** BEGIN Input for this task **

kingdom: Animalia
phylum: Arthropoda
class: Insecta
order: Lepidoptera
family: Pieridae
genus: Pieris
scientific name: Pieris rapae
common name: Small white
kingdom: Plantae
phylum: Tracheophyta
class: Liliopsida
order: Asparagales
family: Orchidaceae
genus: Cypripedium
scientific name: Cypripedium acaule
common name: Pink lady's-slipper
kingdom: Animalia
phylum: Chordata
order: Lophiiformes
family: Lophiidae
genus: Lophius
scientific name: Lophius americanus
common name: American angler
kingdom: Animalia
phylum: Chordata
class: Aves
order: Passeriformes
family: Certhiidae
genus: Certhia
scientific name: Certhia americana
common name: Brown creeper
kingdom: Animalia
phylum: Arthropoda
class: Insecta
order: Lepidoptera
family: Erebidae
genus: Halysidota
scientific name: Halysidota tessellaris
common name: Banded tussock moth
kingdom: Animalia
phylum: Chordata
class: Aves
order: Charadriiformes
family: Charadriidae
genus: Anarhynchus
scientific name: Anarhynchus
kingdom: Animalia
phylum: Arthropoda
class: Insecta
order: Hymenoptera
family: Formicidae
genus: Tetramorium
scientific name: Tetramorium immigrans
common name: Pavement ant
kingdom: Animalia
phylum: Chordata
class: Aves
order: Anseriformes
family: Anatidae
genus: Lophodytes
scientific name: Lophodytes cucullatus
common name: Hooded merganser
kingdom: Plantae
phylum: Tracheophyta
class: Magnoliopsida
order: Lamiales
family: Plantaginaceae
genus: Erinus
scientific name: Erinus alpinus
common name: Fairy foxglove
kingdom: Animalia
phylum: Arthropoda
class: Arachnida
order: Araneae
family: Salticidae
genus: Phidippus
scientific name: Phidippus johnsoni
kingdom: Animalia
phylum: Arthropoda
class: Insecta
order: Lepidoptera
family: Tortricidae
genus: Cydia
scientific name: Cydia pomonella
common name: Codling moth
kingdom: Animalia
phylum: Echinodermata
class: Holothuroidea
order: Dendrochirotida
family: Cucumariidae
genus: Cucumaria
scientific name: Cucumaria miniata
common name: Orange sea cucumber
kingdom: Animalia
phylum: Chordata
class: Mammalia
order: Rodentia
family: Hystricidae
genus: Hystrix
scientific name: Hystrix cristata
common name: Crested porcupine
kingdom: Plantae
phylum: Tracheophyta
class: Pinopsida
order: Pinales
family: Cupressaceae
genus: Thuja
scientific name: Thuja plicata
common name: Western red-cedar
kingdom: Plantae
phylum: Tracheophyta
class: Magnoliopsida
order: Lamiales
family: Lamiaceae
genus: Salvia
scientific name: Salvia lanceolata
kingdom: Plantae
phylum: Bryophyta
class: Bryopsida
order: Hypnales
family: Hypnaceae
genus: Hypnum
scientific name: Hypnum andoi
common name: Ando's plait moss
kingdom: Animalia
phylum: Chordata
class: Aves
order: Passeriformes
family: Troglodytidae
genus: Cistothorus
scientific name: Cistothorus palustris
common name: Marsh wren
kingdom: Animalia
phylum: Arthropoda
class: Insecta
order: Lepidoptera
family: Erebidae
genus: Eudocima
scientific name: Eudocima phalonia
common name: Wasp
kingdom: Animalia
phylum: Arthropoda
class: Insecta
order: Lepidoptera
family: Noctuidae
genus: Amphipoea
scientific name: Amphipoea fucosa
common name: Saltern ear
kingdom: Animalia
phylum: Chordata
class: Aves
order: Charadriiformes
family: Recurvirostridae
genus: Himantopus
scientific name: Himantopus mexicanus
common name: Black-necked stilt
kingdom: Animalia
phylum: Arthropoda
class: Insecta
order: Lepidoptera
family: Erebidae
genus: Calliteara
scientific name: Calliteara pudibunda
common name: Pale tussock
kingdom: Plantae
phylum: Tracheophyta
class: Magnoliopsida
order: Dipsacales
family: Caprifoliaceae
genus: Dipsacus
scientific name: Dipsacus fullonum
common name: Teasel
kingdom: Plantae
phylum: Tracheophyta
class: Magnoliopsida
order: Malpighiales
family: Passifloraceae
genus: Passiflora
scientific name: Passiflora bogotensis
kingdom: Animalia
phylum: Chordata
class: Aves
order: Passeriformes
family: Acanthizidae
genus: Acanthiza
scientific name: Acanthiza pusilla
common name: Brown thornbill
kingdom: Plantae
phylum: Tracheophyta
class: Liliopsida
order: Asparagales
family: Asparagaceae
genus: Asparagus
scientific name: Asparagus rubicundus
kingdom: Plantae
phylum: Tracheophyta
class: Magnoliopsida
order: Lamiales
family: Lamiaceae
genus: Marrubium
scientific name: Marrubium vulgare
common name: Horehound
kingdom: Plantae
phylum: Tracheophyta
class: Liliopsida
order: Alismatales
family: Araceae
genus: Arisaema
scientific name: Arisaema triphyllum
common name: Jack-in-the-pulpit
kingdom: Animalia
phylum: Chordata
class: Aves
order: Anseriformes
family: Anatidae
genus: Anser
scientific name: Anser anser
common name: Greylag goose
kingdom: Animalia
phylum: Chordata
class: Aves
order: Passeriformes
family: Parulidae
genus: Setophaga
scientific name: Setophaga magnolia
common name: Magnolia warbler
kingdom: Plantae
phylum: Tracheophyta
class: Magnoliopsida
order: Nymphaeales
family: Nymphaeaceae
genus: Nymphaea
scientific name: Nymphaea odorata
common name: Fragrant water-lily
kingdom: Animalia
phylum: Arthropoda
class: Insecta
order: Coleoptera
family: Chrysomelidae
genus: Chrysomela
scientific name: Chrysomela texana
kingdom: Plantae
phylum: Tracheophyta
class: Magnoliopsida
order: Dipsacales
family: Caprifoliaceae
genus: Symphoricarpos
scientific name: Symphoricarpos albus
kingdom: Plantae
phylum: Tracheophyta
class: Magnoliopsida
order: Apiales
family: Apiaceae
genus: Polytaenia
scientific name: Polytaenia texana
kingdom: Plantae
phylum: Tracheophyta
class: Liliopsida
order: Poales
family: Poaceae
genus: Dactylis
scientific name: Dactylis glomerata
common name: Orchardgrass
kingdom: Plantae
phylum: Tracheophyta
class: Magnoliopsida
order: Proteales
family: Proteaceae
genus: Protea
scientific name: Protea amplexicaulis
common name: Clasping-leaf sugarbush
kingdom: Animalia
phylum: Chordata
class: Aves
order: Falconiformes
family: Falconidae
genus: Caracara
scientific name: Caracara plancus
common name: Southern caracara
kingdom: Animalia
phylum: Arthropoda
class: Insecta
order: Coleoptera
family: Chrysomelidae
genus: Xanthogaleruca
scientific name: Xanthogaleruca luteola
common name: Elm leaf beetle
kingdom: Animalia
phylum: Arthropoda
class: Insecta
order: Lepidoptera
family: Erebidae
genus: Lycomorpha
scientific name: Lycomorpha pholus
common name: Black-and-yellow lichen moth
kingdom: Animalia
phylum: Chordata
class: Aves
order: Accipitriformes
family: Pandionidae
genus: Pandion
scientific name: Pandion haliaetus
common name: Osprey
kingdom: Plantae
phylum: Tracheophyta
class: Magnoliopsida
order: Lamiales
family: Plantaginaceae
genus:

** END Input for this task **

Set exercise |
Lay out every line of the material above as a numbered list, leaving out any blank lines.

Answer to the task |
1. kingdom: Animalia
2. phylum: Arthropoda
3. class: Insecta
4. order: Lepidoptera
5. family: Pieridae
6. genus: Pieris
7. scientific name: Pieris rapae
8. common name: Small white
9. kingdom: Plantae
10. phylum: Tracheophyta
11. class: Liliopsida
12. order: Asparagales
13. family: Orchidaceae
14. genus: Cypripedium
15. scientific name: Cypripedium acaule
16. common name: Pink lady's-slipper
17. kingdom: Animalia
18. phylum: Chordata
19. order: Lophiiformes
20. family: Lophiidae
21. genus: Lophius
22. scientific name: Lophius americanus
23. common name: American angler
24. kingdom: Animalia
25. phylum: Chordata
26. class: Aves
27. order: Passeriformes
28. family: Certhiidae
29. genus: Certhia
30. scientific name: Certhia americana
31. common name: Brown creeper
32. kingdom: Animalia
33. phylum: Arthropoda
34. class: Insecta
35. order: Lepidoptera
36. family: Erebidae
37. genus: Halysidota
38. scientific name: Halysidota tessellaris
39. common name: Banded tussock moth
40. kingdom: Animalia
41. phylum: Chordata
42. class: Aves
43. order: Charadriiformes
44. family: Charadriidae
45. genus: Anarhynchus
46. scientific name: Anarhynchus
47. kingdom: Animalia
48. phylum: Arthropoda
49. class: Insecta
50. order: Hymenoptera
51. family: Formicidae
52. genus: Tetramorium
53. scientific name: Tetramorium immigrans
54. common name: Pavement ant
55. kingdom: Animalia
56. phylum: Chordata
57. class: Aves
58. order: Anseriformes
59. family: Anatidae
60. genus: Lophodytes
61. scientific name: Lophodytes cucullatus
62. common name: Hooded merganser
63. kingdom: Plantae
64. phylum: Tracheophyta
65. class: Magnoliopsida
66. order: Lamiales
67. family: Plantaginaceae
68. genus: Erinus
69. scientific name: Erinus alpinus
70. common name: Fairy foxglove
71. kingdom: Animalia
72. phylum: Arthropoda
73. class: Arachnida
74. order: Araneae
75. family: Salticidae
76. genus: Phidippus
77. scientific name: Phidippus johnsoni
78. kingdom: Animalia
79. phylum: Arthropoda
80. class: Insecta
81. order: Lepidoptera
82. family: Tortricidae
83. genus: Cydia
84. scientific name: Cydia pomonella
85. common name: Codling moth
86. kingdom: Animalia
87. phylum: Echinodermata
88. class: Holothuroidea
89. order: Dendrochirotida
90. family: Cucumariidae
91. genus: Cucumaria
92. scientific name: Cucumaria miniata
93. common name: Orange sea cucumber
94. kingdom: Animalia
95. phylum: Chordata
96. class: Mammalia
97. order: Rodentia
98. family: Hystricidae
99. genus: Hystrix
100. scientific name: Hystrix cristata
101. common name: Crested porcupine
102. kingdom: Plantae
103. phylum: Tracheophyta
104. class: Pinopsida
105. order: Pinales
106. family: Cupressaceae
107. genus: Thuja
108. scientific name: Thuja plicata
109. common name: Western red-cedar
110. kingdom: Plantae
111. phylum: Tracheophyta
112. class: Magnoliopsida
113. order: Lamiales
114. family: Lamiaceae
115. genus: Salvia
116. scientific name: Salvia lanceolata
117. kingdom: Plantae
118. phylum: Bryophyta
119. class: Bryopsida
120. order: Hypnales
121. family: Hypnaceae
122. genus: Hypnum
123. scientific name: Hypnum andoi
124. common name: Ando's plait moss
125. kingdom: Animalia
126. phylum: Chordata
127. class: Aves
128. order: Passeriformes
129. family: Troglodytidae
130. genus: Cistothorus
131. scientific name: Cistothorus palustris
132. common name: Marsh wren
133. kingdom: Animalia
134. phylum: Arthropoda
135. class: Insecta
136. order: Lepidoptera
137. family: Erebidae
138. genus: Eudocima
139. scientific name: Eudocima phalonia
140. common name: Wasp
141. kingdom: Animalia
142. phylum: Arthropoda
143. class: Insecta
144. order: Lepidoptera
145. family: Noctuidae
146. genus: Amphipoea
147. scientific name: Amphipoea fucosa
148. common name: Saltern ear
149. kingdom: Animalia
150. phylum: Chordata
151. class: Aves
152. order: Charadriiformes
153. family: Recurvirostridae
154. genus: Himantopus
155. scientific name: Himantopus mexicanus
156. common name: Black-necked stilt
157. kingdom: Animalia
158. phylum: Arthropoda
159. class: Insecta
160. order: Lepidoptera
161. family: Erebidae
162. genus: Calliteara
163. scientific name: Calliteara pudibunda
164. common name: Pale tussock
165. kingdom: Plantae
166. phylum: Tracheophyta
167. class: Magnoliopsida
168. order: Dipsacales
169. family: Caprifoliaceae
170. genus: Dipsacus
171. scientific name: Dipsacus fullonum
172. common name: Teasel
173. kingdom: Plantae
174. phylum: Tracheophyta
175. class: Magnoliopsida
176. order: Malpighiales
177. family: Passifloraceae
178. genus: Passiflora
179. scientific name: Passiflora bogotensis
180. kingdom: Animalia
181. phylum: Chordata
182. class: Aves
183. order: Passeriformes
184. family: Acanthizidae
185. genus: Acanthiza
186. scientific name: Acanthiza pusilla
187. common name: Brown thornbill
188. kingdom: Plantae
189. phylum: Tracheophyta
190. class: Liliopsida
191. order: Asparagales
192. family: Asparagaceae
193. genus: Asparagus
194. scientific name: Asparagus rubicundus
195. kingdom: Plantae
196. phylum: Tracheophyta
197. class: Magnoliopsida
198. order: Lamiales
199. family: Lamiaceae
200. genus: Marrubium
201. scientific name: Marrubium vulgare
202. common name: Horehound
203. kingdom: Plantae
204. phylum: Tracheophyta
205. class: Liliopsida
206. order: Alismatales
207. family: Araceae
208. genus: Arisaema
209. scientific name: Arisaema triphyllum
210. common name: Jack-in-the-pulpit
211. kingdom: Animalia
212. phylum: Chordata
213. class: Aves
214. order: Anseriformes
215. family: Anatidae
216. genus: Anser
217. scientific name: Anser anser
218. common name: Greylag goose
219. kingdom: Animalia
220. phylum: Chordata
221. class: Aves
222. order: Passeriformes
223. family: Parulidae
224. genus: Setophaga
225. scientific name: Setophaga magnolia
226. common name: Magnolia warbler
227. kingdom: Plantae
228. phylum: Tracheophyta
229. class: Magnoliopsida
230. order: Nymphaeales
231. family: Nymphaeaceae
232. genus: Nymphaea
233. scientific name: Nymphaea odorata
234. common name: Fragrant water-lily
235. kingdom: Animalia
236. phylum: Arthropoda
237. class: Insecta
238. order: Coleoptera
239. family: Chrysomelidae
240. genus: Chrysomela
241. scientific name: Chrysomela texana
242. kingdom: Plantae
243. phylum: Tracheophyta
244. class: Magnoliopsida
245. order: Dipsacales
246. family: Caprifoliaceae
247. genus: Symphoricarpos
248. scientific name: Symphoricarpos albus
249. kingdom: Plantae
250. phylum: Tracheophyta
251. class: Magnoliopsida
252. order: Apiales
253. family: Apiaceae
254. genus: Polytaenia
255. scientific name: Polytaenia texana
256. kingdom: Plantae
257. phylum: Tracheophyta
258. class: Liliopsida
259. order: Poales
260. family: Poaceae
261. genus: Dactylis
262. scientific name: Dactylis glomerata
263. common name: Orchardgrass
264. kingdom: Plantae
265. phylum: Tracheophyta
266. class: Magnoliopsida
267. order: Proteales
268. family: Proteaceae
269. genus: Protea
270. scientific name: Protea amplexicaulis
271. common name: Clasping-leaf sugarbush
272. kingdom: Animalia
273. phylum: Chordata
274. class: Aves
275. order: Falconiformes
276. family: Falconidae
277. genus: Caracara
278. scientific name: Caracara plancus
279. common name: Southern caracara
280. kingdom: Animalia
281. phylum: Arthropoda
282. class: Insecta
283. order: Coleoptera
284. family: Chrysomelidae
285. genus: Xanthogaleruca
286. scientific name: Xanthogaleruca luteola
287. common name: Elm leaf beetle
288. kingdom: Animalia
289. phylum: Arthropoda
290. class: Insecta
291. order: Lepidoptera
292. family: Erebidae
293. genus: Lycomorpha
294. scientific name: Lycomorpha pholus
295. common name: Black-and-yellow lichen moth
296. kingdom: Animalia
297. phylum: Chordata
298. class: Aves
299. order: Accipitriformes
300. family: Pandionidae
301. genus: Pandion
302. scientific name: Pandion haliaetus
303. common name: Osprey
304. kingdom: Plantae
305. phylum: Tracheophyta
306. class: Magnoliopsida
307. order: Lamiales
308. family: Plantaginaceae
309. genus:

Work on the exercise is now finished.